Buried in post-crisis history and the regulations that followed lies an important secret about credit markets: the foundation for the greatest distortion drivers between price and fundamental value in fixed-income markets were created by the regulations implemented in response to the Great Depression. Excluding tax policy, the three main structural forces that shaped the markets and still impact valuations today are regulation, rating agencies and debt-weighted indices. These three forces are unique to fixed-income and create investment opportunities for active managers, especially in research-intensive sectors like high-yield credit.
Following the Great Depression in the US, rules and regulations that followed for financial institutions created a divide between investment-grade securities rated BBB and above, and high-yield securities (aka speculative grade) rated BB and below. This divide’s origins trace back to regulations issued by the Comptroller of the Currency and the Federal Reserve Act governing member banks in the mid-1930s. In addition to the impact it had on banks’ investment and capital decisions, it led to further adoption by the National Association of Insurance Commissioners (NAIC), which impacted insurance companies for decades that followed.1 Many financial institutions’ and other fixed-income market participants’ investment policies are still based on these regulations today.
Why Is the Difference Between BBB and BB Important?
As a result of this divide, the pool of investors that purchase high-yield securities is at least 20x smaller than those investing in the $100 trillion+ global investment-grade market.2 This is due to constraints among the biggest investors, which include financial institutions and local governments, who are disincentivized by regulation or prohibited from purchasing high-yield securities. Given the size difference between investment-grade and high-yield investors, the divide creates additional volatility during business cycles, as the amount of securities that rise from and fall to BB ratings are very correlated to economic recoveries and recessions, respectively. For example, rating agencies typically downgrade more corporate bonds during recessions, as profits decline and leverage rises. Historically, downgrades of larger issuers with ratings that fall below investment-grade minimums (aka “fallen angels”) tend to experience deeper declines in prices and wider spreads vs. Treasuries due to coerced selling. Alternatively, companies’ security ratings that improve to minimum investment-grade standards can benefit from index inclusion (aka “rising stars”). More outperformance from rising stars usually occurs months before the actual rating upgrade and inclusion in investment-grade indices.
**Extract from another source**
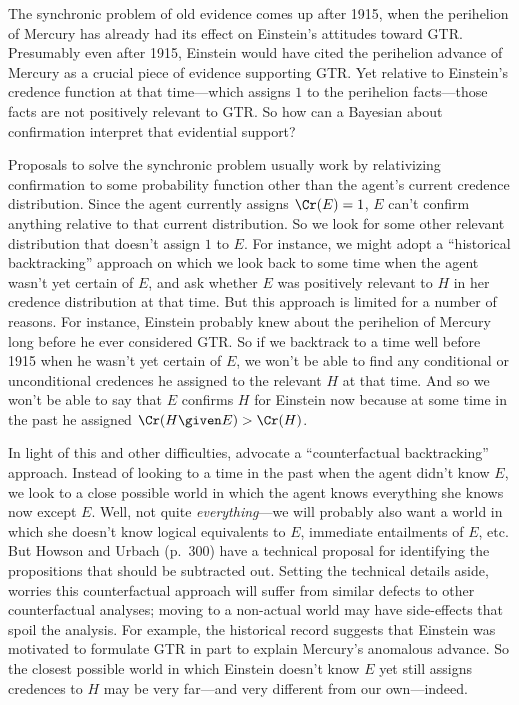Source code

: The synchronic problem of old evidence comes up after 1915, when the perihelion of Mercury has already had its effect on Einstein's attitudes toward GTR. Presumably even after 1915, Einstein would have cited the perihelion advance of Mercury as a crucial piece of evidence supporting GTR. Yet relative to Einstein's credence function at that time---which assigns $1$ to the perihelion facts---those facts are not positively relevant to GTR. So how can a Bayesian about confirmation interpret that evidential support?

Proposals to solve the synchronic problem usually work by relativizing confirmation to some probability function other than the agent's current credence distribution. Since the agent currently assigns $\Cr(E)=1$, $E$ can't confirm anything relative to that current distribution. So we look for some other relevant distribution that doesn't assign $1$ to $E$. For instance, we might adopt a ``historical backtracking'' approach on which we look back to some time when the agent wasn't yet certain of $E$, and ask whether $E$ was positively relevant to $H$ in her credence distribution at that time. But this approach is limited for a number of reasons. For instance, Einstein probably knew about the perihelion of Mercury long before he ever considered GTR. So if we backtrack to a time well before 1915 when he wasn't yet certain of $E$, we won't be able to find any conditional or unconditional credences he assigned to the relevant $H$ at that time. And so we won't be able to say that $E$ confirms $H$ for Einstein now because at some time in the past he assigned $\Cr(H \given E)>\Cr(H)$.

In light of this and other difficulties, \citet{HowsonUrbach} advocate a ``counterfactual backtracking'' approach. Instead of looking to a time in the past when the agent didn't know $E$, we look to a close possible world in which the agent knows everything she knows now except $E$. Well, not quite \emph{everything}---we will probably also want a world in which she doesn't know logical equivalents to $E$, immediate entailments of $E$, etc. But Howson and Urbach (p.\ 300) have a technical proposal for identifying the propositions that should be subtracted out. Setting the technical details aside, \citet[p.\ 123]{EarmanBayes} worries this counterfactual approach will suffer from similar defects to other counterfactual analyses; moving to a non-actual world may have side-effects that spoil the analysis. For example, the historical record suggests that Einstein was motivated to formulate GTR in part to explain Mercury's anomalous advance. So the closest possible world in which Einstein doesn't know $E$ yet still assigns credences to $H$ may be very far---and very different from our own---indeed.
Managers focused on identifying rising stars and fallen angels, mostly with BB ratings, have historically been rewarded with attractive absolute and risk-adjusted returns (Exhibit 1). To capitalize on this structural distortion, it helps to analyze business cycles from a top-down perspective as well as perform independent analysis on companies that traverse the high-yield rating divide.
Indices—Take Note, Passive Investors
In addition to ratings, other index inclusion criteria are important for how asset managers construct portfolios. It’s worth noting that equity and fixed-income index design can be quite different, which is relevant for making active versus passive decisions. For some equity market indices, a market capitalization-weighted index approach has some merit. The larger, improving and possibly more profitable the company becomes, the more its market capitalization and index weighting increases. This design creates an investment bias to larger and improving companies in a portfolio.
To contrast, in fixed-income markets, the more debt outstanding an issuer has, the more its weighting increases—essentially creating a bias to larger borrowers. The design for equity indices can make a little more sense for passive investing, but lending more to those with the most debt outstanding is not aligned with fundamentals for credit markets.
Knowing what historically influences fixed-income participants helps us to identify opportunities and risk. Regulation, agency ratings and index design all play a consequential role in determining where valuations may differ from fundamental value. At Western Asset, our investment philosophy is based upon nearly a half-century of experience focusing on fundamental value and capitalizing on mispriced securities. We continue to see the benefits of taking an actively managed approach to fixed-income investing and especially in the analysis of credit markets. Our team of more than 70 bottom-up credit investment professionals around the world is continually identifying relatively attractive opportunities in high-yield markets. Given our top-down view of the ongoing economic recovery, and proprietary bottom-up research, we are finding opportunities in rising-star credits, cyclicals and corporate structured products.
1. Tracing the Origins of “Investment Grade,” Jerome Fons at Moody’s, January 2004.
2. SIFMA Capital Markets Fact Book 2021 & ICE BofA Global High Yield.